* [Items from a dataset]:

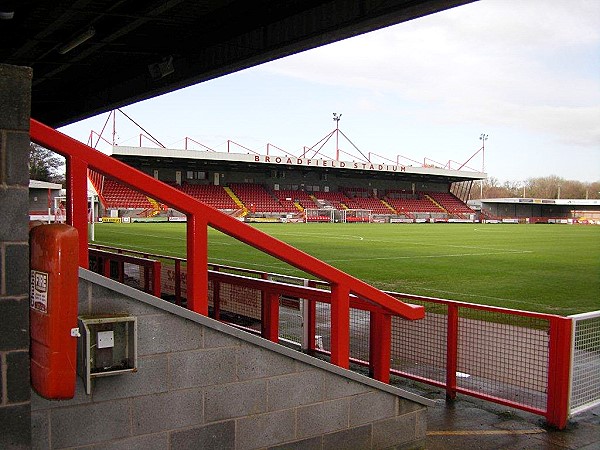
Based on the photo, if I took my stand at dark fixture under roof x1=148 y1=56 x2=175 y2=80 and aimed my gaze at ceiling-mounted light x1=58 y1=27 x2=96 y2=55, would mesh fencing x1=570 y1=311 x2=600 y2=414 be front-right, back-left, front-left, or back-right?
front-left

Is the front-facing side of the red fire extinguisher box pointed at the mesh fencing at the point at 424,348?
no

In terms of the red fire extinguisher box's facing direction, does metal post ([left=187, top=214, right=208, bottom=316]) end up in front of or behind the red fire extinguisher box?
behind

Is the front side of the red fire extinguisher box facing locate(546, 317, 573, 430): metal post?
no

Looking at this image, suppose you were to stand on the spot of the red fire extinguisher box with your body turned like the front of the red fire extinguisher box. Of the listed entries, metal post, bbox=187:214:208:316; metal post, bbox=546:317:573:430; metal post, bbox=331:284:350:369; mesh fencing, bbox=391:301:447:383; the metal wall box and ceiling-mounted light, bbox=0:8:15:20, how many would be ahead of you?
0

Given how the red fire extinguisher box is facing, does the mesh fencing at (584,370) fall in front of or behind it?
behind

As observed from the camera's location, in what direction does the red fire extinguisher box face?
facing the viewer and to the left of the viewer

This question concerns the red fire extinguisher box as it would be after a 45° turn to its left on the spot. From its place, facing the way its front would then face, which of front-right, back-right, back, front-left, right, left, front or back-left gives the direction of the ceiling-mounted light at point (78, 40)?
back

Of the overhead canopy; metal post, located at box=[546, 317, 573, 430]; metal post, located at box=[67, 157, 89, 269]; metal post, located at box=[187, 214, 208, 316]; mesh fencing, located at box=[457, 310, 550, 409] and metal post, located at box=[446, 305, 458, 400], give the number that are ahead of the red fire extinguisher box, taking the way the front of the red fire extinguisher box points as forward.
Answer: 0

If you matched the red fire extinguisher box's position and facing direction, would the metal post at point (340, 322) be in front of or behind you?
behind

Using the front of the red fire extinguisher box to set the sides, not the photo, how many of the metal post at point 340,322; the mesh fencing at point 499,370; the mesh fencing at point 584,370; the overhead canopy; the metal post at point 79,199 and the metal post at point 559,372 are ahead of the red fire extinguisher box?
0

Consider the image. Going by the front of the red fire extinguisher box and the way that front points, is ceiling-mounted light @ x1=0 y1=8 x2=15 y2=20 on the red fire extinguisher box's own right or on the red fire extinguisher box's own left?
on the red fire extinguisher box's own right

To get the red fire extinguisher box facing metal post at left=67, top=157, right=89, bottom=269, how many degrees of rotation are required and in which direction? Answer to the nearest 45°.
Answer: approximately 135° to its right
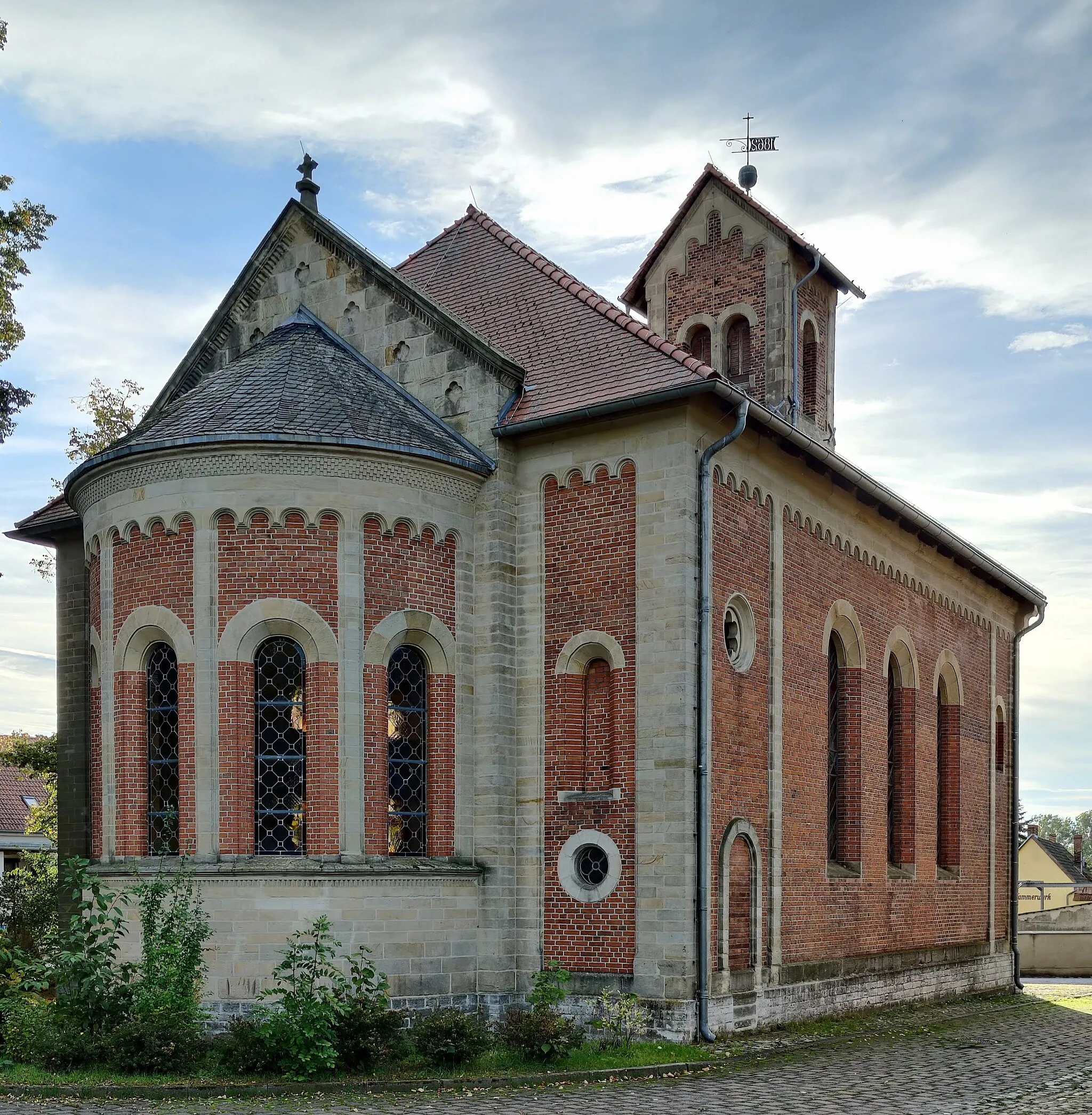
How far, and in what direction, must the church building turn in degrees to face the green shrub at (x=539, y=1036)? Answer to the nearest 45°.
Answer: approximately 135° to its right

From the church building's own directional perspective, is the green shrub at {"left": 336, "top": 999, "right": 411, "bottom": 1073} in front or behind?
behind

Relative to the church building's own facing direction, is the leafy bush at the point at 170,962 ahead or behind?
behind

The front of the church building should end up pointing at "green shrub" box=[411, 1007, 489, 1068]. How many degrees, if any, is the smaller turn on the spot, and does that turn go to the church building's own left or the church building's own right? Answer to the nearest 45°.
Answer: approximately 135° to the church building's own right

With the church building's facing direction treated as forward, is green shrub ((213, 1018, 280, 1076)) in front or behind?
behind

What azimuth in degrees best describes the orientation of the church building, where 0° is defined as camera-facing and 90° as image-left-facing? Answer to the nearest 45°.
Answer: approximately 225°
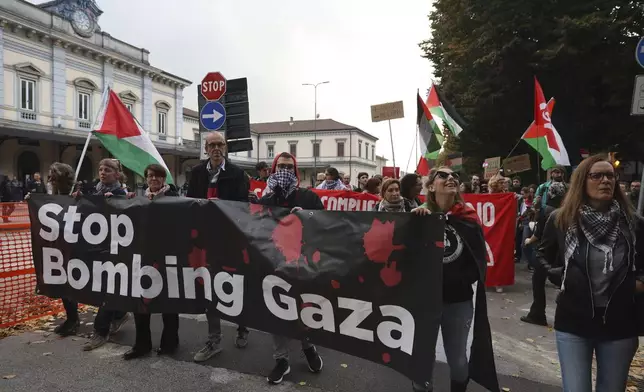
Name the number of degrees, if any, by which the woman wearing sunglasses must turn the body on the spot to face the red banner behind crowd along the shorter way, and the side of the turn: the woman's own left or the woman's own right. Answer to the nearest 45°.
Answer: approximately 135° to the woman's own right

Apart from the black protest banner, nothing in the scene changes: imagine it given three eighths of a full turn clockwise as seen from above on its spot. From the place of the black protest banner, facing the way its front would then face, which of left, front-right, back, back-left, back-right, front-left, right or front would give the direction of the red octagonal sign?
front

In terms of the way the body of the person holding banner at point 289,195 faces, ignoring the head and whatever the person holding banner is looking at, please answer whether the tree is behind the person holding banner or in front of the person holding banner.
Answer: behind

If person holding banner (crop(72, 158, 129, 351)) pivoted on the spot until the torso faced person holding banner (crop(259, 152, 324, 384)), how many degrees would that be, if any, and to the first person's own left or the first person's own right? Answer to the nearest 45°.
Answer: approximately 90° to the first person's own left

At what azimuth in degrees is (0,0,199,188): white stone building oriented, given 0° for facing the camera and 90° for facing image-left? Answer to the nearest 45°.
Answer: approximately 315°

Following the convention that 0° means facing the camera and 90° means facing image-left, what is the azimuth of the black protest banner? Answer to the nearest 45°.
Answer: approximately 45°

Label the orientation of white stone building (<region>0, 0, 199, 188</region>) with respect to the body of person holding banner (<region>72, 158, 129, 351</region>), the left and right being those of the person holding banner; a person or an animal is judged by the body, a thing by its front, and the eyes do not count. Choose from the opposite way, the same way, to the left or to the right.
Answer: to the left

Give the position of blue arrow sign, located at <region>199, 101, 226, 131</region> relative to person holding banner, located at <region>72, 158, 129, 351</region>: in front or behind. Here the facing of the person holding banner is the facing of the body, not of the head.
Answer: behind

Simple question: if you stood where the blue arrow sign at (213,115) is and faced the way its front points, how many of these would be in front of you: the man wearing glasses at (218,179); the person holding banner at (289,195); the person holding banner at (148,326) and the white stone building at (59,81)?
3

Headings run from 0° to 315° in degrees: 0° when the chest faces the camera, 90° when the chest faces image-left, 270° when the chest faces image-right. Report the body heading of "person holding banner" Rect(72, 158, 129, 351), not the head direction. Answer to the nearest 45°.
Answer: approximately 45°

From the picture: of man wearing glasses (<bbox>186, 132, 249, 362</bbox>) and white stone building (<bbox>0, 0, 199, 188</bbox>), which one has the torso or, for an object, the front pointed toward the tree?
the white stone building
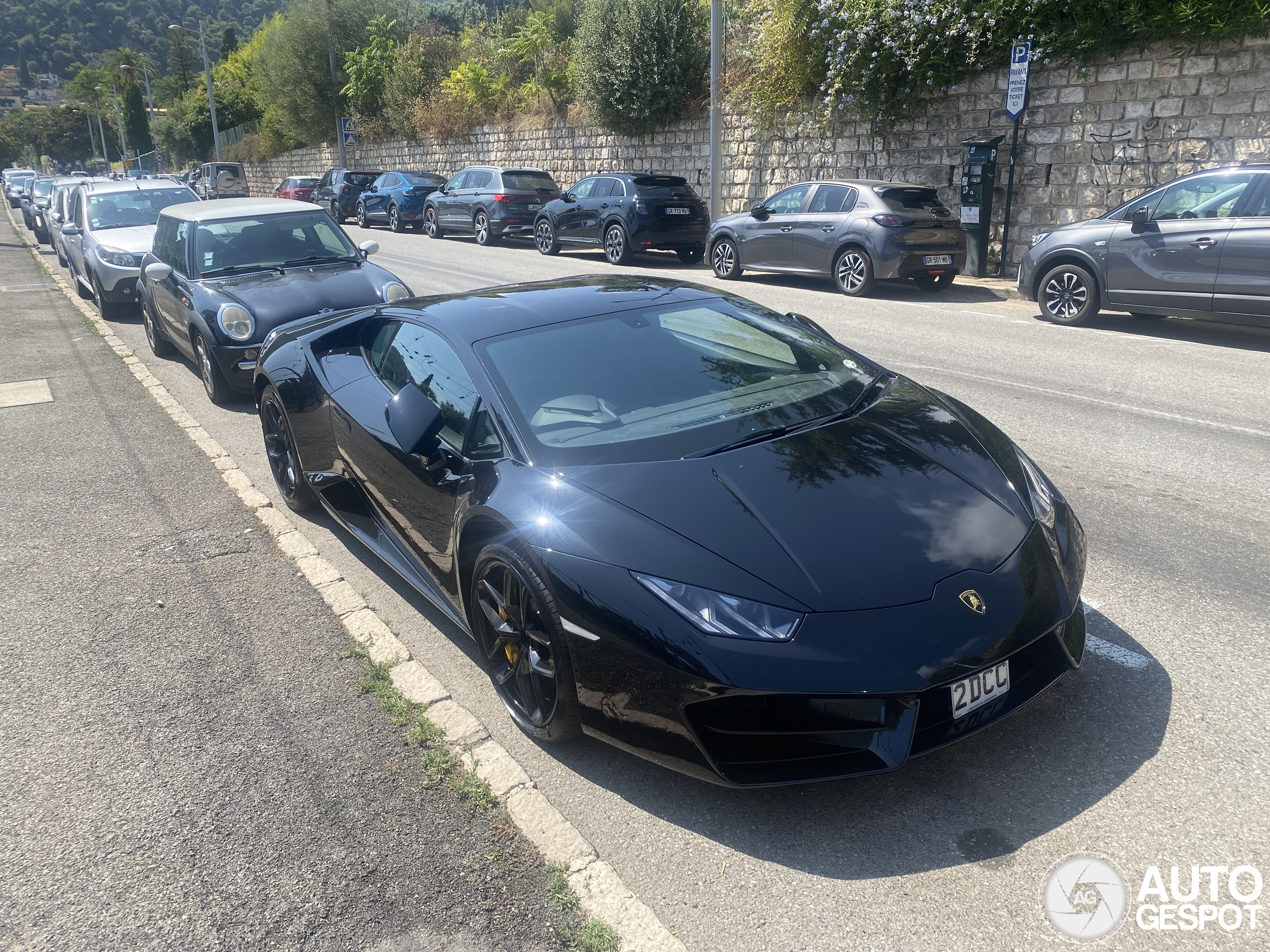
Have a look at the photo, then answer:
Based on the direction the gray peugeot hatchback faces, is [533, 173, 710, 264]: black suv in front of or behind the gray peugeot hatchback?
in front

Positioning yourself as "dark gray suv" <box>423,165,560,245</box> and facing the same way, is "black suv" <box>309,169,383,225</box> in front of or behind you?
in front

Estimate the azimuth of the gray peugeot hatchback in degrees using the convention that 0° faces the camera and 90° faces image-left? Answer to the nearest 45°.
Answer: approximately 135°

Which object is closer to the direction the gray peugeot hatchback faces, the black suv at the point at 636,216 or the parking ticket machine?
the black suv

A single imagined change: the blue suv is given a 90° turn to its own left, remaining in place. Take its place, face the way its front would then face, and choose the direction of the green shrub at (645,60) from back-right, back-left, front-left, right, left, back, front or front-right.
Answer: left

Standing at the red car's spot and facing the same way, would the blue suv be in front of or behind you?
behind

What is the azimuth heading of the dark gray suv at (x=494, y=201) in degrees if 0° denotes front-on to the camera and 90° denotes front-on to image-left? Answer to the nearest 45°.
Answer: approximately 135°

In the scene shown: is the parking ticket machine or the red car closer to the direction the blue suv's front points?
the red car

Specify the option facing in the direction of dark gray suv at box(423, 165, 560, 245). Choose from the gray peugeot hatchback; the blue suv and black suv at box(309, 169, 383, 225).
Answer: the gray peugeot hatchback

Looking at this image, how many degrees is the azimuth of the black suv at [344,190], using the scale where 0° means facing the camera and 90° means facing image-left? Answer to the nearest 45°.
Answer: approximately 135°

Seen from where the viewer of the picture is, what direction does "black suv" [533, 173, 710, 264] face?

* [REQUIREMENT]: A faithful copy of the records above, without images, is what to give back.

* [ANSWER FOR THIS EXERCISE]:
Based on the photo, if I took my stand at dark fixture under roof x1=148 y1=56 x2=175 y2=80 and aimed my gaze at ceiling-mounted light x1=58 y1=27 x2=96 y2=55, would mesh fencing x1=570 y1=311 x2=600 y2=414 be front-right, back-left, front-left, or back-right?
front-left

Is the front-facing side of the red fire extinguisher box pointed at the mesh fencing at the point at 424,348?
no

In terms of the red fire extinguisher box's facing direction, does metal post ([left=187, top=214, right=208, bottom=316]) end up in front of or behind the red fire extinguisher box?
behind

Is the front side of the red fire extinguisher box facing locate(546, 317, 573, 430): metal post?
no

Looking at this image, suppose you were to stand on the spot of the red fire extinguisher box with your body turned like the front of the red fire extinguisher box. Of the listed entries, metal post, bbox=187:214:208:316; metal post, bbox=546:317:573:430; metal post, bbox=331:284:350:369; mesh fencing, bbox=391:301:447:383; the metal wall box and ceiling-mounted light, bbox=0:8:15:20, how many would be ahead of you?
0

Given how the red fire extinguisher box is facing, does the mesh fencing at (584,370) fall in front of or behind it?
behind

As observed from the camera's location, in what direction does the red fire extinguisher box face?
facing the viewer and to the left of the viewer

This question concerns the red fire extinguisher box as it would be after a 45° turn to its left on the spot. From its place, facing the way its front would then face, which of front-right, back-right, back, front-left, right, left, front or back-left gives the direction of the ceiling-mounted light at point (78, 40)?
back

Of the overhead canopy; metal post, located at box=[546, 317, 573, 430]; metal post, located at box=[67, 157, 89, 269]; metal post, located at box=[187, 214, 208, 316]; mesh fencing, located at box=[457, 310, 550, 409] and metal post, located at box=[446, 305, 458, 400], give the number that are ahead of the red fire extinguisher box, taking the way the front of the red fire extinguisher box points as forward.
Answer: 0

If you matched the red fire extinguisher box's position and facing direction, would the metal post at point (340, 322) be in front of or behind you?
behind

Using the front of the red fire extinguisher box to set the sides, not the photo, how many of the metal post at point 340,322; the mesh fencing at point 499,370; the mesh fencing at point 584,370; the overhead canopy; the metal post at point 79,199 and the metal post at point 559,372 are ahead of the red fire extinguisher box?
0

Consider the image. Going by the front of the red fire extinguisher box and the way that front points, is ceiling-mounted light @ x1=0 y1=8 x2=15 y2=20 on the red fire extinguisher box's own right or on the red fire extinguisher box's own left?
on the red fire extinguisher box's own right

To get the red fire extinguisher box facing metal post at left=67, top=157, right=89, bottom=269, how many degrees of rotation are required and in which direction? Answer to the nearest 45°.
Answer: approximately 135° to its right
How far, and in what direction, must the church building turn in degrees to face the green shrub at (x=539, y=1036)? Answer to the nearest 45°.
Answer: approximately 135° to its right

From the church building's own directional perspective, is the green shrub at {"left": 336, "top": 999, "right": 411, "bottom": 1073} in front or behind?
behind

Relative to the church building's own facing direction, is the leafy bush at the point at 170,962 ahead or behind?
behind

The front of the church building should end up pointing at "green shrub" box=[411, 1007, 489, 1068]. How many degrees, if any, is the smaller turn on the spot, and does that turn go to the church building's own left or the church building's own right? Answer to the nearest 45°.
Answer: approximately 135° to the church building's own right

With the church building's facing direction treated as forward, is green shrub ((213, 1018, 280, 1076)) in front or behind?
behind

What azimuth in degrees best describes the orientation of the church building, where 0° is defined as camera-facing and 90° as image-left-facing? Answer to the nearest 45°.
Answer: approximately 225°
Name the number of degrees, if any, by which the woman wearing sunglasses must turn the body on the spot to face the red banner behind crowd along the shorter way, and the side of the turn: the woman's own left or the woman's own right. Answer to the nearest 45°.
Answer: approximately 135° to the woman's own right

Apart from the black protest banner, nothing in the scene changes: imagine it given three eighths of a full turn clockwise as seen from above on its spot. From the place of the black protest banner, facing the way its front would then face, which of left, front-right, back, back-left, back-right, front-left, right or front would give the direction of the red octagonal sign?
front

In terms of the way the body of the person holding banner at point 289,195 faces, ignoring the head and whatever the person holding banner is looking at, please answer whether the tree is behind the person holding banner or in front of the person holding banner.
Answer: behind

If person holding banner (crop(72, 158, 129, 351)) pivoted on the spot until the torso faced person holding banner (crop(259, 152, 324, 384)), how many degrees would that be, if any, and to the first person's own left or the first person's own right? Answer to the nearest 45°.
Answer: approximately 90° to the first person's own left

At what azimuth in degrees is (0,0,199,188): white stone building oriented, given 0° for facing the camera and 90° for facing image-left? Answer to the nearest 45°.
Answer: approximately 315°

Following the convention that 0° means facing the camera and 90° means facing image-left, what is the azimuth of the black protest banner? Answer to the nearest 45°.
Answer: approximately 45°

Label the orientation of white stone building (<region>0, 0, 199, 188</region>) with respect to the body of person holding banner (<region>72, 158, 129, 351</region>), the left and right being those of the person holding banner; a person or an animal is judged by the body, a thing by its front, and the eyes do not count. Choose from the opposite way, the same way, to the left or to the right.
Answer: to the left

Give the position of blue arrow sign, located at <region>199, 101, 226, 131</region> relative to person holding banner, located at <region>72, 158, 129, 351</region>: in front or behind. Here the facing of the person holding banner is the facing of the body, not of the head.
Answer: behind

Simple question: if you stood where the blue arrow sign at (213,115) is and faced the way its front points, how many of these would be in front of you: the man wearing glasses at (218,179); the person holding banner at (289,195); the person holding banner at (148,326) and the white stone building at (59,81)?
3

Headings run from 0° to 315° in degrees: 0° when the chest faces the camera, 90° when the chest faces image-left, 270° when the chest faces image-right. Report the body heading of "person holding banner" Rect(72, 158, 129, 351), not the head direction. Answer to the nearest 45°.
Answer: approximately 45°

From the picture: of man wearing glasses (<bbox>186, 132, 249, 362</bbox>) and white stone building (<bbox>0, 0, 199, 188</bbox>), which one has the torso or, for an object, the front pointed toward the tree?
the white stone building
Have a look at the photo, then answer:
Based on the direction the gray peugeot hatchback faces, is [533, 173, 710, 264]: black suv in front of or behind the gray peugeot hatchback?
in front

Positioning yourself as "dark gray suv" <box>423,165,560,245</box> and facing the same way, is "black suv" <box>309,169,383,225</box> in front of or behind you?
in front

Estimate the azimuth of the gray peugeot hatchback in degrees using the convention that 0° faces the camera and 90° faces image-left? Answer to the nearest 45°.
Answer: approximately 135°

Which object is closer to the direction the gray peugeot hatchback faces, the black suv at the point at 636,216 or the parking ticket machine?
the black suv

A single imagined change: the blue suv is given a 90° turn to its own left, remaining in place. Take its place, face the way its front would then face, and choose the direction of the green shrub at (645,60) from back-right, back-left, front-left, right, left, back, front or front-right.
Answer: left

Standing at the red car's spot and facing the same way, would the blue suv be in front of or behind you?
behind

What is the azimuth heading of the dark gray suv at (x=494, y=201) in degrees if 0° denotes front-on to the camera and 90° denotes front-on to image-left? Answer to the nearest 45°.
Answer: approximately 135°

In the scene shown: is the parking ticket machine or the red car closer to the direction the blue suv's front points?
the red car

Specify the option facing in the direction of dark gray suv at box(423, 165, 560, 245). Choose from the gray peugeot hatchback; the blue suv and black suv at box(309, 169, 383, 225).
Answer: the gray peugeot hatchback

Looking at this image, how many degrees is the azimuth of the black suv at [344,190], using the scale where 0° means facing the camera and 90° means facing image-left? Answer to the nearest 45°.
Answer: approximately 135°

Seen from where the viewer of the picture is, what direction does "black suv" [533, 173, 710, 264] face?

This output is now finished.